The public sector oil companies ONGC Videsh (OVL), Oil India (OIL), Indian Oil Corporation (IOC), and Bharat PetroResources (BPRL) are stuck in Russia and have parked well over $300 million of their dividend income from their investments in Russian projects there.

The cause? difficulties with payment channels following Russia’s invasion of Ukraine in February 2022.

A number of significant Russian banks were immediately barred from using the Society for Worldwide Interbank Financial Telecommunication (SWIFT) system for processing financial transactions, severely restricting Moscow’s access to the international payments system.

In an effort to control currency rate volatility, the Russian government has also restricted the repatriation of dollars.

The Russian government has also put restrictions on the repatriation of dollars in an effort to reduce the volatility of exchange rates.

Indian public sector businesses have committed tens of billions of dollars to acquire stakes in Russian oil and gas production projects throughout the years. As India is significantly dependent on energy imports, these investments, which according to one estimate total about $6 billion, are a part of its energy security policy. These agreements have been greatly influenced by India and Russia’s long-standing strategic alliance.

Oil and Natural Gas Corporation (ONGC)’s foreign investment division, OVL, has a 20% share in the Sakhalin-1 project and a 26% stake in the Vankorneft field. Imperial Energy, which has fields in Siberia, is also owned by it. Vankorneft and Taas-Yuryakh Neftegazodobycha fields are owned by a consortium made up of IOC, OIL, and the upstream division of BPCL (Bharat Petroleum Corporation).

Prior to the Russian invasion of Ukraine in February 2022, Indian corporations were earning regular dividend revenue from their investments in Russia; however, since the conflict started, they have been unable to bring that cash home.

Although the Indian partners are receiving dividend payments from the Russian corporations managing the projects, the money is still building up in the Russian Commercial Indo Bank (CIBL). The Indian businesses are also getting some attention from it.

For dividend income stored at CIBL, no official information is available. A senior government official had claimed in April that dividends still held in Russia were currently valued at about $400 million. However, the true amount can be higher.

There are almost $300 million in unpaid dividends parked in CIBL for the partnership of IOC, OIL, and BPRL. OVL dividends are accumulating as well.

SBI and Canara Bank previously collaborated in CIBL, but Canara Bank recently transferred its ownership to SBI.

According to a senior government official, India and Russia have been constantly discussing the matter and are working to find a solution. The official did, however, note that although the dividend obligations are not trivial, they are negligible in contrast to the total volume of oil traded between Russia and India and have no impact on it.

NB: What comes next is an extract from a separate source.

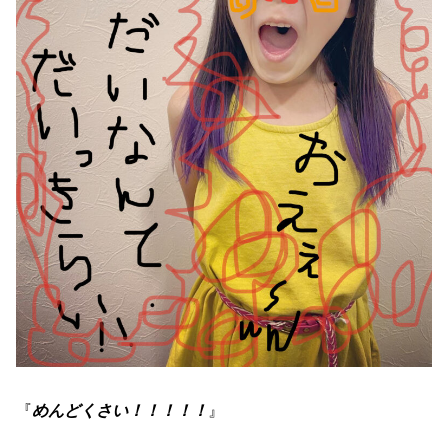
『
めんどくさい！！！！！
』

The Indian businesses have been considering practical alternatives for accessing and using that money, even if it cannot be promptly repatriated to India, as the government raises the issue with Moscow.

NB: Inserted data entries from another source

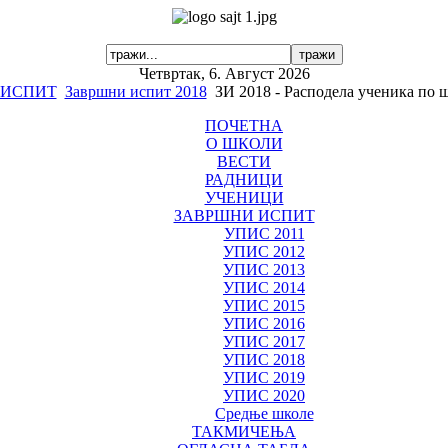
Четвртак, 6. Август 2026
 ИСПИТ
Завршни испит 2018
ЗИ 2018 - Расподела ученика по
ПОЧЕТНА
О ШКОЛИ
ВЕСТИ
РАДНИЦИ
УЧЕНИЦИ
ЗАВРШНИ ИСПИТ
УПИС 2011
УПИС 2012
УПИС 2013
УПИС 2014
УПИС 2015
УПИС 2016
УПИС 2017
УПИС 2018
УПИС 2019
УПИС 2020
Средње школе
ТАКМИЧЕЊА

The funds might theoretically be used to partially cover India’s soaring imports of Russian petroleum. But a senior official from one of the consortium members noted that there are numerous obstacles along the way.

IOC and BPRL’s parent company BPCL both purchase Russian oil, while OIL does not. Second, funds are invested in Russian projects via special purpose entities (SPVs) created in other countries like Singapore. As a result, not only Russia and India but also any payment involving Russian oil in this situation would fall under the purview of the overseas territories.

It is important to note that Russia and its energy sector are subject to a number of Western sanctions. Cross payments for Russian oil using this dividend income might therefore end up being a very complicated process from a tax and accounting perspective.

The dividend revenue may also be accessed and used for additional investments in the same projects in the future. But there is a problem because the investments made by Indian corporations have outlived their major capital expenditure cycle and are now producing assets. According to officials, this makes substantial cash calls or demands for more investment in the projects extremely unlikely in the short- to medium-term.